*Items*.
** Begin **
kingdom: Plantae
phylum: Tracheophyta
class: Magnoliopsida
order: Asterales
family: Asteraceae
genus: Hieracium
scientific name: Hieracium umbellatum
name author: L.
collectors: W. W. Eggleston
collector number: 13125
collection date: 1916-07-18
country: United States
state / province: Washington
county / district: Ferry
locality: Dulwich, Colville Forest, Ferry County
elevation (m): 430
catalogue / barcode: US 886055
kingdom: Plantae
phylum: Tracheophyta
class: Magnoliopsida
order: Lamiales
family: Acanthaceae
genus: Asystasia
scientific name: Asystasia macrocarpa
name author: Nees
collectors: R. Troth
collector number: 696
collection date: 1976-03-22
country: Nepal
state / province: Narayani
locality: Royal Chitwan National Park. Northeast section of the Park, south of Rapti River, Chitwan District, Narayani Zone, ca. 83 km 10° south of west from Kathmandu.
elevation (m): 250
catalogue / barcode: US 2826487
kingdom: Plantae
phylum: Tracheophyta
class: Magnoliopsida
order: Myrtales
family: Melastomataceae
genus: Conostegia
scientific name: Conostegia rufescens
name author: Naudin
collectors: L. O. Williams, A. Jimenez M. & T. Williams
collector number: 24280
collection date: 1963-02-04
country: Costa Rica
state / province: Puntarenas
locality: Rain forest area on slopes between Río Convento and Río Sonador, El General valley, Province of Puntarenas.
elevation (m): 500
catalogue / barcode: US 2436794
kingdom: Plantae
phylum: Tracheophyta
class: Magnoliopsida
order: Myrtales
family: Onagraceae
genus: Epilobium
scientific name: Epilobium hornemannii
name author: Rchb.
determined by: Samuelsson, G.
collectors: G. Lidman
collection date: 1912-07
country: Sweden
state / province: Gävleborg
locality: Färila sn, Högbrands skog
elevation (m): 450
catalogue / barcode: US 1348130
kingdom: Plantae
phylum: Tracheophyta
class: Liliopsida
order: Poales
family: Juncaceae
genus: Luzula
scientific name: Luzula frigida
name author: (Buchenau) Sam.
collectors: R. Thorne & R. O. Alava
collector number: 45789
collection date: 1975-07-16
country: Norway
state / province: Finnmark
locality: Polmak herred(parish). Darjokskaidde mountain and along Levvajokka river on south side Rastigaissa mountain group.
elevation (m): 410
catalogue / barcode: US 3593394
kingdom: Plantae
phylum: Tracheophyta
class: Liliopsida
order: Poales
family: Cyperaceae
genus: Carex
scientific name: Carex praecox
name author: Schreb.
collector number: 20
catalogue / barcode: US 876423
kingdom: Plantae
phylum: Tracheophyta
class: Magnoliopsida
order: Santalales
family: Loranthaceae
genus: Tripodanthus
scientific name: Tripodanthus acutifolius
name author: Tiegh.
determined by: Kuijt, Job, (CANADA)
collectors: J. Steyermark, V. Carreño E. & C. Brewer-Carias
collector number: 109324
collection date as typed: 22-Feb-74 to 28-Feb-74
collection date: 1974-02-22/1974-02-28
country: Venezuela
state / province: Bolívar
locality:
** End **
*What you should do*.
Turn all of the lines above into a numbered list, leaving out any blank ones.

*Written solution*.
1. kingdom: Plantae
2. phylum: Tracheophyta
3. class: Magnoliopsida
4. order: Asterales
5. family: Asteraceae
6. genus: Hieracium
7. scientific name: Hieracium umbellatum
8. name author: L.
9. collectors: W. W. Eggleston
10. collector number: 13125
11. collection date: 1916-07-18
12. country: United States
13. state / province: Washington
14. county / district: Ferry
15. locality: Dulwich, Colville Forest, Ferry County
16. elevation (m): 430
17. catalogue / barcode: US 886055
18. kingdom: Plantae
19. phylum: Tracheophyta
20. class: Magnoliopsida
21. order: Lamiales
22. family: Acanthaceae
23. genus: Asystasia
24. scientific name: Asystasia macrocarpa
25. name author: Nees
26. collectors: R. Troth
27. collector number: 696
28. collection date: 1976-03-22
29. country: Nepal
30. state / province: Narayani
31. locality: Royal Chitwan National Park. Northeast section of the Park, south of Rapti River, Chitwan District, Narayani Zone, ca. 83 km 10° south of west from Kathmandu.
32. elevation (m): 250
33. catalogue / barcode: US 2826487
34. kingdom: Plantae
35. phylum: Tracheophyta
36. class: Magnoliopsida
37. order: Myrtales
38. family: Melastomataceae
39. genus: Conostegia
40. scientific name: Conostegia rufescens
41. name author: Naudin
42. collectors: L. O. Williams, A. Jimenez M. & T. Williams
43. collector number: 24280
44. collection date: 1963-02-04
45. country: Costa Rica
46. state / province: Puntarenas
47. locality: Rain forest area on slopes between Río Convento and Río Sonador, El General valley, Province of Puntarenas.
48. elevation (m): 500
49. catalogue / barcode: US 2436794
50. kingdom: Plantae
51. phylum: Tracheophyta
52. class: Magnoliopsida
53. order: Myrtales
54. family: Onagraceae
55. genus: Epilobium
56. scientific name: Epilobium hornemannii
57. name author: Rchb.
58. determined by: Samuelsson, G.
59. collectors: G. Lidman
60. collection date: 1912-07
61. country: Sweden
62. state / province: Gävleborg
63. locality: Färila sn, Högbrands skog
64. elevation (m): 450
65. catalogue / barcode: US 1348130
66. kingdom: Plantae
67. phylum: Tracheophyta
68. class: Liliopsida
69. order: Poales
70. family: Juncaceae
71. genus: Luzula
72. scientific name: Luzula frigida
73. name author: (Buchenau) Sam.
74. collectors: R. Thorne & R. O. Alava
75. collector number: 45789
76. collection date: 1975-07-16
77. country: Norway
78. state / province: Finnmark
79. locality: Polmak herred(parish). Darjokskaidde mountain and along Levvajokka river on south side Rastigaissa mountain group.
80. elevation (m): 410
81. catalogue / barcode: US 3593394
82. kingdom: Plantae
83. phylum: Tracheophyta
84. class: Liliopsida
85. order: Poales
86. family: Cyperaceae
87. genus: Carex
88. scientific name: Carex praecox
89. name author: Schreb.
90. collector number: 20
91. catalogue / barcode: US 876423
92. kingdom: Plantae
93. phylum: Tracheophyta
94. class: Magnoliopsida
95. order: Santalales
96. family: Loranthaceae
97. genus: Tripodanthus
98. scientific name: Tripodanthus acutifolius
99. name author: Tiegh.
100. determined by: Kuijt, Job, (CANADA)
101. collectors: J. Steyermark, V. Carreño E. & C. Brewer-Carias
102. collector number: 109324
103. collection date as typed: 22-Feb-74 to 28-Feb-74
104. collection date: 1974-02-22/1974-02-28
105. country: Venezuela
106. state / province: Bolívar
107. locality:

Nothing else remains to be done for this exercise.